Once I told someone that if this homeschooling mom gig didn't work out, I'd love to have a cooking show. I like to cook. I like the art and the science of making food taste good and look beautiful. I like messing with presentation. I like to put plates in front of my family that make them slow down and savor the moment. Maybe it's genetic. I come from a long line of Italian cooks who respect the beautiful  .

She scoffed. Scoffed! She actually said that food was just something to make, eat, and clear out of the way. She said she couldn't be bothered with thinking too much about it. She had a family to feed and it was sinful somehow to give food more than its utilitarian thought.

I gulped. Didn't talk to her about food again.

Last year, I relinquished my inner foodie. First, I acknowledged that it didn't play well with all-day-long morning sickness. Then, it didn't hold up to the admonition not to be on my feet more than necessary. Then, it died altogether when I was banished from the kitchen and sent upstairs for 6 weeks of bedrest. After the baby was born, I couldn't really multi-task the premature baby nurturing and tasks that required--well--my hands.

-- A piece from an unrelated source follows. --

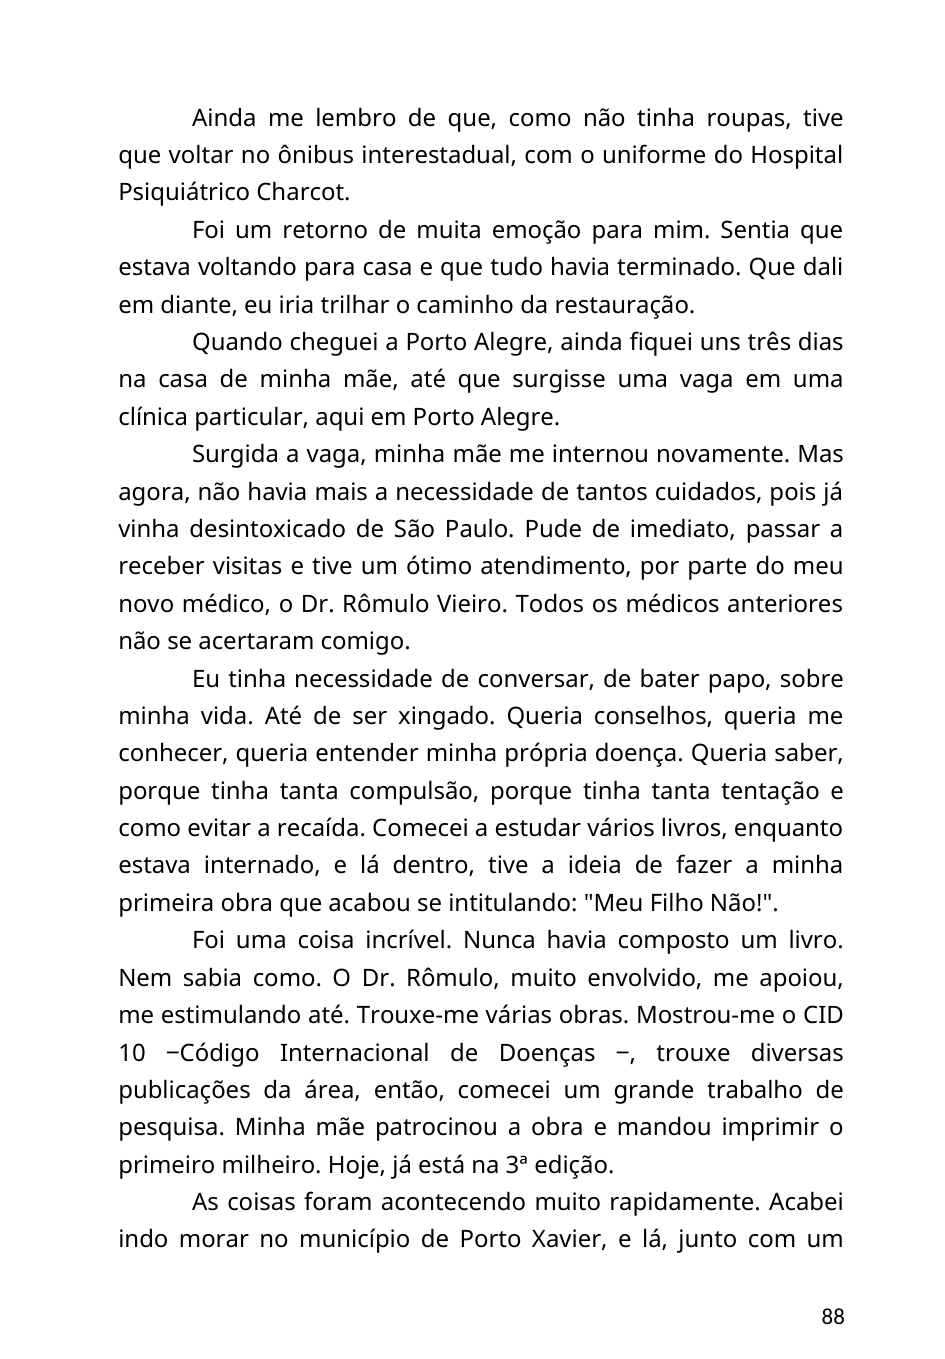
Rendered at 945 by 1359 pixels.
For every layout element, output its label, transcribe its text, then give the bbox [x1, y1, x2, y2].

We didn't starve. Remember, the foodie thing is genetic. Almost all of my children appear to have inherited the gene. The jury is still out on the one who puts hot sauce on everything. They COOK, these kids. And they care about presentation. The eight-year-old is particularly fond of finding just the right garnish. 

Now, though, I'm back in the kitchen. I choose menus that are a bit more involved than I probably should. I stand at the counter and do quite a bit of peeling and chopping. I am certain to make a mess as I go. I can almost hear my utilitarian commenter clicking her tongue and telling me that there is no place for creativity in the kitchen, that it's a waste of time and energy. No matter. I find loving, thoughtful creativity has much the same effect in the kitchen as it does in the schoolroom. joy in the beautiful process is contagious and it draws us all in.

I'm not in the kitchen alone. Ever. The creative process and the creative product draw my children to me. They want to help. They see the joy that cooking brings and the want to be a part of it. And there we are, busy creating, when something else happens. They start to talk. Big ones. Little ones. They instinctively know that that recipe with all those steps will hold me here in this sunny yellow room. I will not leave. I will not turn away. I will listen. And they can be assured that I will hear the subtle seasoning in their stories. I will be attuned to the questions they hope to be asked. I will the mom in the apron who knows that it's not about the white sauce at all. It's about the inevitable conversation that happens around good food. It happens at the table, of course. We eat as a family and never are at a loss for words. But the intimate conversation, the sharing of hearts, happens over nearly-bubbling milk, whisk in hand.

I take the time to consider food. To consider cost. To consider skills. To consider time. To consider cleanup. And I decide again and again to choose the thoughtful, creative approach. Because, really, there are so many ways our children need to be nourished. Food is just the beginning.

~from the archives because I'm thinking these thoughts again today.